James McRae (born 27 June 1987) is an Australian former representative rower. He is a national champion, world champion, three time Olympian, Olympic medallist and record holder. In the Australian men's quad scull he won a silver medal at the 2016 Summer Olympics and a bronze medal at the 2012 Summer Olympics.

==Early life==
McRae grew up in Murray Bridge South Australia and attended Murray Bridge Primary school and was dux of Unity College, Murray Bridge. He commenced a B. Mech Eng at the University of Adelaide in 2007.

McRae's siblings Jessica and Anna are Australian rowers who've held South Australian Sports Institute scholarships and won Australian titles. Anna McRae has also competed internationally for Australia.

==Club and state rowing==
McRae rows from the Murray Bridge Rowing Club. He is a South Australian Sports Institute (SASI) Scholarship holder and was coached by Adrian David a Romanian former international oarsman.

For nine consecutive years from 2008 to 2016 McCrae was seated in the South Australian men's eights who contested the King's Cup at the Australian Rowing Championships. In 2007 and 2011 he was also South Australia's selectee to contest the interstate men's Single scull – the President's Cup. In 2011 he won that event and also rowed in the open men's Quad scull who won the national title.

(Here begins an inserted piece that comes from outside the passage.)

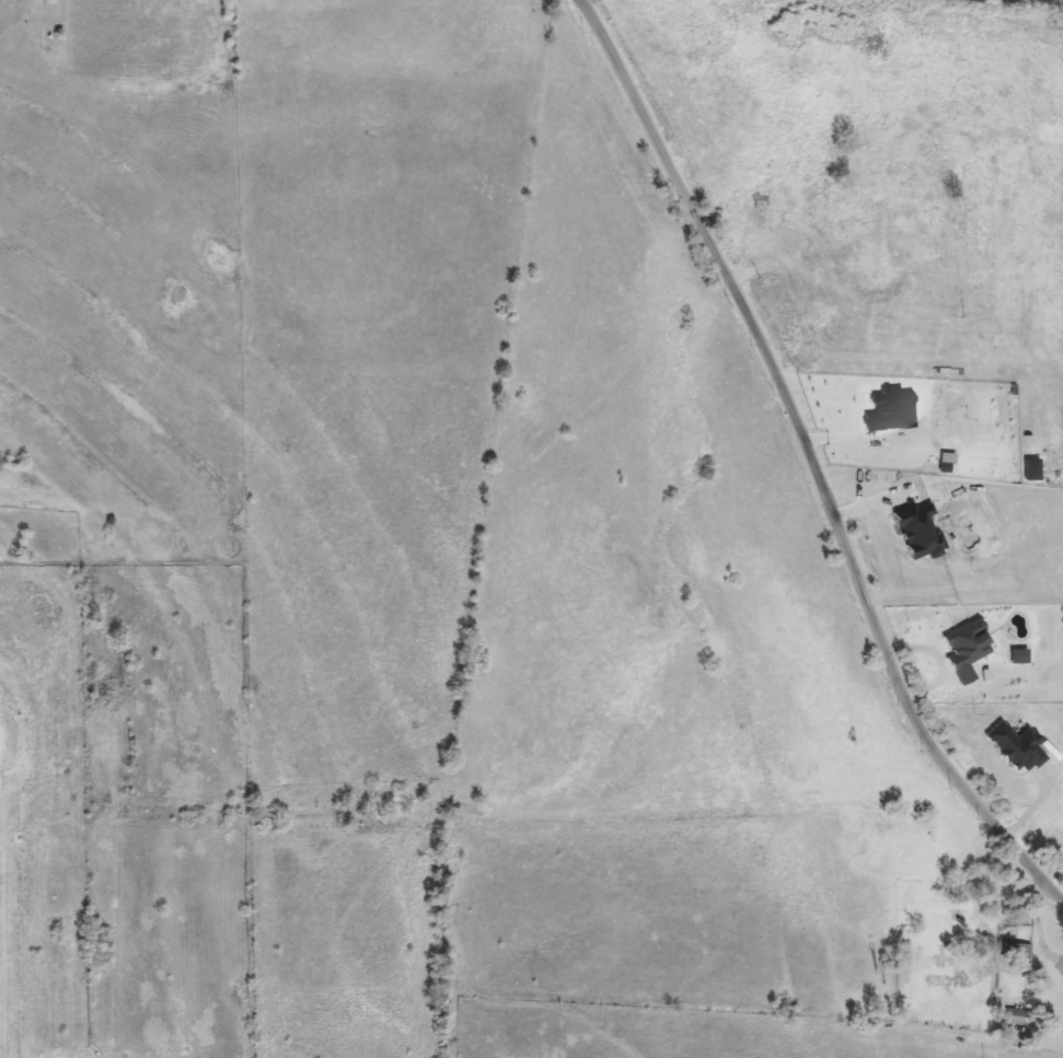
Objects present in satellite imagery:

In October 2009 McRae was awarded life membership of the Murray Bridge Rowing Club for being the club's most successful rower and the club's first Olympian since their entire VIII of 1924 " the Murray Cods" competed at Paris 1924. He undertook a number of public speaking and promotional events after the Beijing games. In April 2010 McRae took part in an 'Active April' event involving Australian Broadcasting Corporation radio personalities Tony McCarthy and John Kenneally.

==International rowing career==
McRae began his international career competing with Matt Bolt in a Double scull at the 2005 World Rowing Junior Championships.

McRae competed at the 2008 Beijing Olympic Games in the men's Quad scull. In their first race at Beijing, the Australian crew of McRae, Daniel Noonan, Brendan Long and Chris Morgan broke the world record to win their heat. That time of 5:36.20 stood as the Olympic best time until the 2020 Tokyo Olympics. The quad finished second in their semi-final to secure a place in the Olympic final. In the final the Australian quad crew was unable to capitalise on their earlier world record form and finished fourth.

After Beijing, McRae continued rowing at the highest level, winning a bronze in the men's quad scull at the 2010 World Rowing Championships At the 2011 World Rowing Championships in an upset, the Australian heavyweight quad of McRae, Daniel Noonan, Karsten Forsterling and Chris Morgan defeated the German crew to win gold. Following a costly mistake in the German boat the Australian crew took the lead in the last few metres of the race and won by 0.25secs.

At the 2012 London Olympics, McRae won bronze in the men's quad in a time of 5:45.22.

At the 2014 World Rowing Championships in Amsterdam he won bronze in the men's pair racing with Alexander Belonogoff. In 2016 along with Karsten Forsterling, Cameron Girdlestone and Belonogoff, McRae won the silver medal in the Australian quad to at the Rio Olympics 2016.